:: Data listing
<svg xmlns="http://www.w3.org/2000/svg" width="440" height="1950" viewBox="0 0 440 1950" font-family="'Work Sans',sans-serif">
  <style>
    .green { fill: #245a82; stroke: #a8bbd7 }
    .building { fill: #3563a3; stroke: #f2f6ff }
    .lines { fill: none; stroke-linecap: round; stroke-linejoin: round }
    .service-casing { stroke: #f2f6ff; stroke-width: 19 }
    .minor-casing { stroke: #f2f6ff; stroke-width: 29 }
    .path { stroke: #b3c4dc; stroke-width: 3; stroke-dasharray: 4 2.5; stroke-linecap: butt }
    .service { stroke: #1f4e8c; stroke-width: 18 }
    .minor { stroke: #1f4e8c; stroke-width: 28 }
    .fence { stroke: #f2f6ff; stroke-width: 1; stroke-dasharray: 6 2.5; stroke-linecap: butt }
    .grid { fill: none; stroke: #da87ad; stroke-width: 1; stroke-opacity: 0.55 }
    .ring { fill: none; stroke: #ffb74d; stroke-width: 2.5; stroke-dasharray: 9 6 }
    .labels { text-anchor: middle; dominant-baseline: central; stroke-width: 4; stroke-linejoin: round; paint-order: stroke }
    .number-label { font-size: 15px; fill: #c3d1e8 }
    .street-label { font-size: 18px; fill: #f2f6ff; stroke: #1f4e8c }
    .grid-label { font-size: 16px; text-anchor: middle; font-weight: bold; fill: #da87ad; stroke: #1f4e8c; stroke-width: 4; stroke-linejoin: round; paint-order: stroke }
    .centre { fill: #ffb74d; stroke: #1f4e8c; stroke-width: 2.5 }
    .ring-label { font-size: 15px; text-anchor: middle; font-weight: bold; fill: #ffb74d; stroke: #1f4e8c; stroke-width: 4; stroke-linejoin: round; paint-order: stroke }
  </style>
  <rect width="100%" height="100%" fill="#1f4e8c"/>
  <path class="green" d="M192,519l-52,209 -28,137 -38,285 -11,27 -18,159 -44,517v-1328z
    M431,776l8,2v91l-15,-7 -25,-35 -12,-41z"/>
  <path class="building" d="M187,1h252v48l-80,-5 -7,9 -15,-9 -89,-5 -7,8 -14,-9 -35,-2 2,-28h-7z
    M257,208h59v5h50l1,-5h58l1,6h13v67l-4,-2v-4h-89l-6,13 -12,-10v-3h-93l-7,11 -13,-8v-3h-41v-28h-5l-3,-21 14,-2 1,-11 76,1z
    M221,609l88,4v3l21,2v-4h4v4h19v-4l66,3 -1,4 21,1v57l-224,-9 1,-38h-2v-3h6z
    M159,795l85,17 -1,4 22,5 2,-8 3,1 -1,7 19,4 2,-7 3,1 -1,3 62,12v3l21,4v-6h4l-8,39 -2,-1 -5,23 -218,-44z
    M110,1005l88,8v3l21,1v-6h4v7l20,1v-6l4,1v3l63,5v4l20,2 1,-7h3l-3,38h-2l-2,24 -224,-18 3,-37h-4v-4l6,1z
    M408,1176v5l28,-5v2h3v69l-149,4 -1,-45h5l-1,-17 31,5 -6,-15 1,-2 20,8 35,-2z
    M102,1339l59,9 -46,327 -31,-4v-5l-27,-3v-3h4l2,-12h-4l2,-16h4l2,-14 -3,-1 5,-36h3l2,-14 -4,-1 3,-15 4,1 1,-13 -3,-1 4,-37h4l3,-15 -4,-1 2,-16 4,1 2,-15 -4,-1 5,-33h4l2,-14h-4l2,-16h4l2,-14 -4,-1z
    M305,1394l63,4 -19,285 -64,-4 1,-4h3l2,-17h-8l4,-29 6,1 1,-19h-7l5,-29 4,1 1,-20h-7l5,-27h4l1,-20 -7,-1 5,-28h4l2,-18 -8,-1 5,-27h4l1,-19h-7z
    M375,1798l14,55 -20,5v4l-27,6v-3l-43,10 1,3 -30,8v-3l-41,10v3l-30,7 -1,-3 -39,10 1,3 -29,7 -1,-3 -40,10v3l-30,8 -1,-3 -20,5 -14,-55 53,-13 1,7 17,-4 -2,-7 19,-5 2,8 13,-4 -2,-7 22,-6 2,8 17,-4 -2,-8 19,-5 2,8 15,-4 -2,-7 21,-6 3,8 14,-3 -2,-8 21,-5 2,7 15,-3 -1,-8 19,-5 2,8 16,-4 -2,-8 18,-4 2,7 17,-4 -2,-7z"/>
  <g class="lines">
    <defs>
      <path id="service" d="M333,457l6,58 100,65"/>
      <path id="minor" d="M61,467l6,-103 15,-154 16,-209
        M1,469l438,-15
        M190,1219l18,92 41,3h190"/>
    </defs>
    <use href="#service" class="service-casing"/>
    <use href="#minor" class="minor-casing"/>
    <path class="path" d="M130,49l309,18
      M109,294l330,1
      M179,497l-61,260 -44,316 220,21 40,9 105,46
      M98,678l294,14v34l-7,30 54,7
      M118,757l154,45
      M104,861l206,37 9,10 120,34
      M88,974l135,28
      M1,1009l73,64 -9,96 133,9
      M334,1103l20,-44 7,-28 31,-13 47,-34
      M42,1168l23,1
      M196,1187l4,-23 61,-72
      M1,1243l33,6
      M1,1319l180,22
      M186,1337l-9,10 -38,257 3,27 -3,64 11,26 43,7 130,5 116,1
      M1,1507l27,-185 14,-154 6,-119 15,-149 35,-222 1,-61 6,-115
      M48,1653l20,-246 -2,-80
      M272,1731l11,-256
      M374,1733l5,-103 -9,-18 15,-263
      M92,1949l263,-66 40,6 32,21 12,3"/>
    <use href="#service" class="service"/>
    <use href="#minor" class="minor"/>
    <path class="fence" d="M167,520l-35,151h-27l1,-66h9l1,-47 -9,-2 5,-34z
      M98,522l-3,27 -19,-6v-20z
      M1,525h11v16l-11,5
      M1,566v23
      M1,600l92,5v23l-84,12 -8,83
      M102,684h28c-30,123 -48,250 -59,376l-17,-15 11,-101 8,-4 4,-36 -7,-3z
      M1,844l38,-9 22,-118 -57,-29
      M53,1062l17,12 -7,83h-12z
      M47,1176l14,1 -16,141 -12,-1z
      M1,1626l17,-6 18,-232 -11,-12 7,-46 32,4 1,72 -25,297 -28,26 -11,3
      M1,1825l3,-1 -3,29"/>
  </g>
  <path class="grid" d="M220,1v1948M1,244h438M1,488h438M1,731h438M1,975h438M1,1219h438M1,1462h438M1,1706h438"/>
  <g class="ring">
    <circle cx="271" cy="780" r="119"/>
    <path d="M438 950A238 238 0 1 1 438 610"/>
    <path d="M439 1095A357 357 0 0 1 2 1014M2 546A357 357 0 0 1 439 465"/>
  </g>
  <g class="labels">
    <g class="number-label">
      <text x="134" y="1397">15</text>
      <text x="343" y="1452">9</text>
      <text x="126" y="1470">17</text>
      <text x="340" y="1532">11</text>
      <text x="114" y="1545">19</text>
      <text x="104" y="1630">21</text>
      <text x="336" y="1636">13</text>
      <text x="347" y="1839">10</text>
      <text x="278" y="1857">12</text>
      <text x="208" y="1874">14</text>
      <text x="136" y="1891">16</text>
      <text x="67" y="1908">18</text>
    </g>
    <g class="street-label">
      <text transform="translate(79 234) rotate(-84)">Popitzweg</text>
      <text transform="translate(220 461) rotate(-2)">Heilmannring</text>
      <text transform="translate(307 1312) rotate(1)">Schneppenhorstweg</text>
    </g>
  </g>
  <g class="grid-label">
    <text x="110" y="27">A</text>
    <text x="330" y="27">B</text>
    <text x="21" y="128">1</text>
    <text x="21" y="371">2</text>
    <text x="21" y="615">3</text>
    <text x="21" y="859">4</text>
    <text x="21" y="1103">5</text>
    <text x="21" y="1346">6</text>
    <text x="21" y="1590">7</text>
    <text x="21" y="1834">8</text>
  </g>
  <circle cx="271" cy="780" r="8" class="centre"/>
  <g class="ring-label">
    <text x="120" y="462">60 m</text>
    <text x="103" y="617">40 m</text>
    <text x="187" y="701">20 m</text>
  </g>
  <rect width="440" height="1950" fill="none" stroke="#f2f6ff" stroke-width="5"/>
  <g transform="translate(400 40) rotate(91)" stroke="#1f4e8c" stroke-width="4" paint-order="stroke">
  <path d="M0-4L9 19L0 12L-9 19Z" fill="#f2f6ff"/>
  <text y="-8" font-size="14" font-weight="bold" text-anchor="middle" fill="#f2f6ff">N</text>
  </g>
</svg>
::::
**Aim of the task:** Check all the records above and select each line where the string "lines" is found.

**Response:**
    .lines { fill: none; stroke-linecap: round; stroke-linejoin: round }
  <g class="lines">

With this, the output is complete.